> **Your objective**
Below is a block of entries; repeat exactly the lines starting at the line that contains "народную женскую красоту." and ending at the line that contains "<<< Игорь Эммануилович", both included.

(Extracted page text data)
·····

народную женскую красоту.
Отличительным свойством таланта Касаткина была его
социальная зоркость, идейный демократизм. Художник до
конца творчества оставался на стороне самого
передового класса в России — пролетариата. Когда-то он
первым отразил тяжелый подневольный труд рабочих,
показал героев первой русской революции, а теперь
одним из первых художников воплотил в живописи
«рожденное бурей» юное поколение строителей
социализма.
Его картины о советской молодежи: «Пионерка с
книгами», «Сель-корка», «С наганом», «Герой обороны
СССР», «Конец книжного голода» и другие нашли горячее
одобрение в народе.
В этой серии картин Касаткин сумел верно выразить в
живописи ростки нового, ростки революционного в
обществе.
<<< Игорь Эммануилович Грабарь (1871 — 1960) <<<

·····

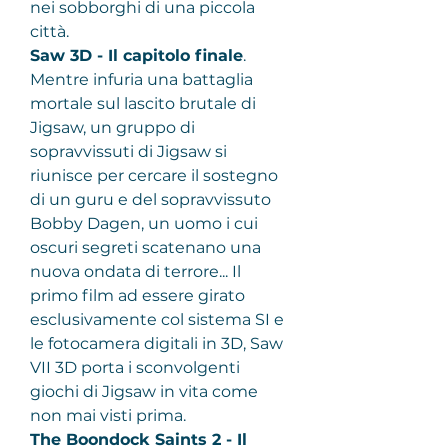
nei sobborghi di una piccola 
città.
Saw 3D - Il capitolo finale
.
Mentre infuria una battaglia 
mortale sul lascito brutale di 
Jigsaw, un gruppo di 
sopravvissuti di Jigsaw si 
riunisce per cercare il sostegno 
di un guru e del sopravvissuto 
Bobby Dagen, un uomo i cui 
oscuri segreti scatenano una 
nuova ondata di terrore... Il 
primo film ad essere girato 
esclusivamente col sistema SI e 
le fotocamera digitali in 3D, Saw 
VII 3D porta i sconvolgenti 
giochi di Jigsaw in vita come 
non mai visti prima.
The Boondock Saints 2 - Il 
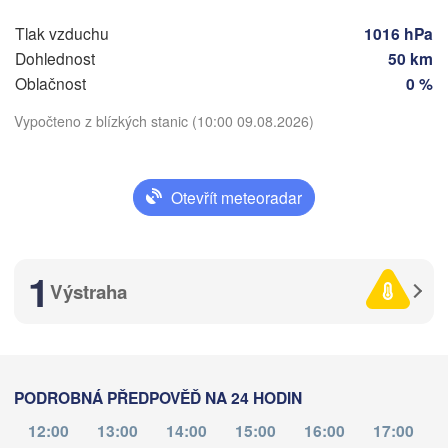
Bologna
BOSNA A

·····

> **Solution for this exercise**
народную женскую красоту.
Отличительным свойством таланта Касаткина была его
социальная зоркость, идейный демократизм. Художник до
конца творчества оставался на стороне самого
передового класса в России — пролетариата. Когда-то он
первым отразил тяжелый подневольный труд рабочих,
показал героев первой русской революции, а теперь
одним из первых художников воплотил в живописи
«рожденное бурей» юное поколение строителей
социализма.
Его картины о советской молодежи: «Пионерка с
книгами», «Сель-корка», «С наганом», «Герой обороны
СССР», «Конец книжного голода» и другие нашли горячее
одобрение в народе.
В этой серии картин Касаткин сумел верно выразить в
живописи ростки нового, ростки революционного в
обществе.
<<< Игорь Эммануилович Грабарь (1871 — 1960) <<<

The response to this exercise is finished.